» **Records for processing**
-- -- --

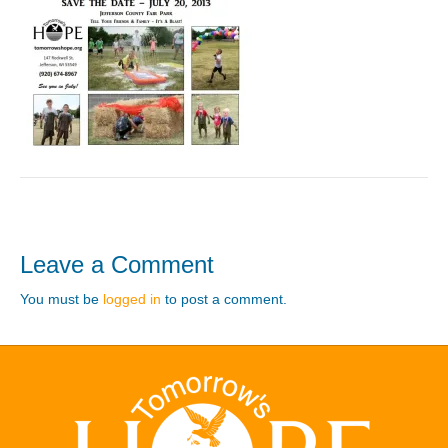
Leave a Comment
You must be
logged in
to post a comment.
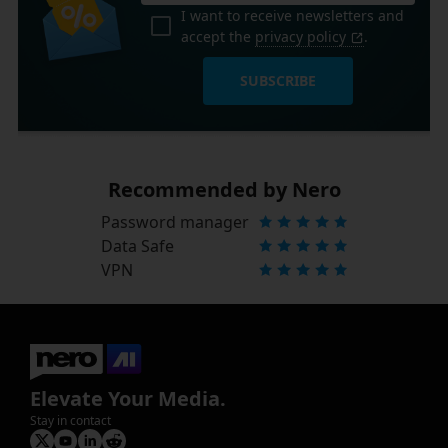
I want to receive newsletters and
accept the
privacy policy
.
SUBSCRIBE
Recommended by Nero
Password manager
Data Safe
VPN
Elevate Your Media.
Stay in contact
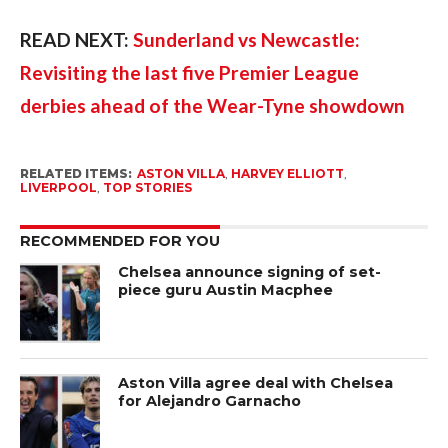
READ NEXT:
Sunderland vs Newcastle:
Revisiting the last five Premier League
derbies ahead of the Wear-Tyne showdown
RELATED ITEMS:
ASTON VILLA
,
HARVEY ELLIOTT
,
LIVERPOOL
,
TOP STORIES
RECOMMENDED FOR YOU
Chelsea announce signing of set-
piece guru Austin Macphee
Aston Villa agree deal with Chelsea
for Alejandro Garnacho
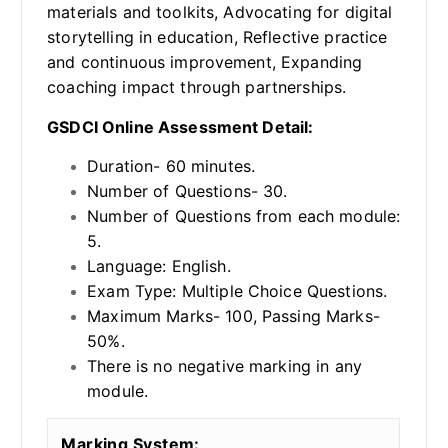
materials and toolkits, Advocating for digital
storytelling in education, Reflective practice
and continuous improvement, Expanding
coaching impact through partnerships.
GSDCI Online Assessment Detail:
Duration- 60 minutes.
Number of Questions- 30.
Number of Questions from each module:
5.
Language: English.
Exam Type: Multiple Choice Questions.
Maximum Marks- 100, Passing Marks-
50%.
There is no negative marking in any
module.
Marking System:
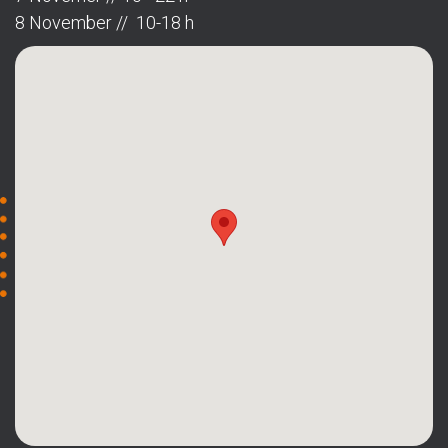
8 November // 10-18 h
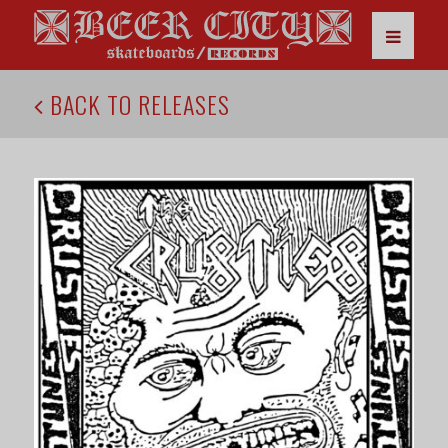
BACK TO RELEASES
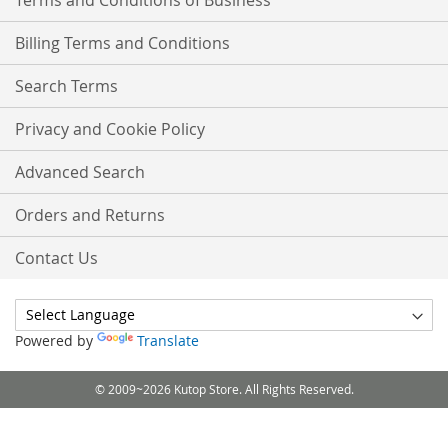
Terms and Conditions of Business
Billing Terms and Conditions
Search Terms
Privacy and Cookie Policy
Advanced Search
Orders and Returns
Contact Us
Powered by
Translate
© 2009~2026 Kutop Store. All Rights Reserved.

-- -- --

» **Task prompt**
Format every line of text in the data above as a JSON array of strings, one string per line. Skip blank lines and leave out the bracketed image markers.

» **Task answer**
[
  "Leave a Comment",
  "You must be",
  "logged in",
  "to post a comment.",
  "I want to receive newsletters and",
  "accept the",
  "privacy policy",
  ".",
  "SUBSCRIBE",
  "Recommended by Nero",
  "Password manager",
  "Data Safe",
  "VPN",
  "Elevate Your Media.",
  "Stay in contact",
  "READ NEXT:",
  "Sunderland vs Newcastle:",
  "Revisiting the last five Premier League",
  "derbies ahead of the Wear-Tyne showdown",
  "RELATED ITEMS:",
  "ASTON VILLA",
  ",",
  "HARVEY ELLIOTT",
  ",",
  "LIVERPOOL",
  ",",
  "TOP STORIES",
  "RECOMMENDED FOR YOU",
  "Chelsea announce signing of set-",
  "piece guru Austin Macphee",
  "Aston Villa agree deal with Chelsea",
  "for Alejandro Garnacho",
  "materials and toolkits, Advocating for digital",
  "storytelling in education, Reflective practice",
  "and continuous improvement, Expanding",
  "coaching impact through partnerships.",
  "GSDCI Online Assessment Detail:",
  "Duration- 60 minutes.",
  "Number of Questions- 30.",
  "Number of Questions from each module:",
  "5.",
  "Language: English.",
  "Exam Type: Multiple Choice Questions.",
  "Maximum Marks- 100, Passing Marks-",
  "50%.",
  "There is no negative marking in any",
  "module.",
  "Marking System:",
  "8 November // 10-18 h",
  "BACK TO RELEASES",
  "Terms and Conditions of Business",
  "Billing Terms and Conditions",
  "Search Terms",
  "Privacy and Cookie Policy",
  "Advanced Search",
  "Orders and Returns",
  "Contact Us",
  "Powered by",
  "Translate",
  "© 2009~2026 Kutop Store. All Rights Reserved."
]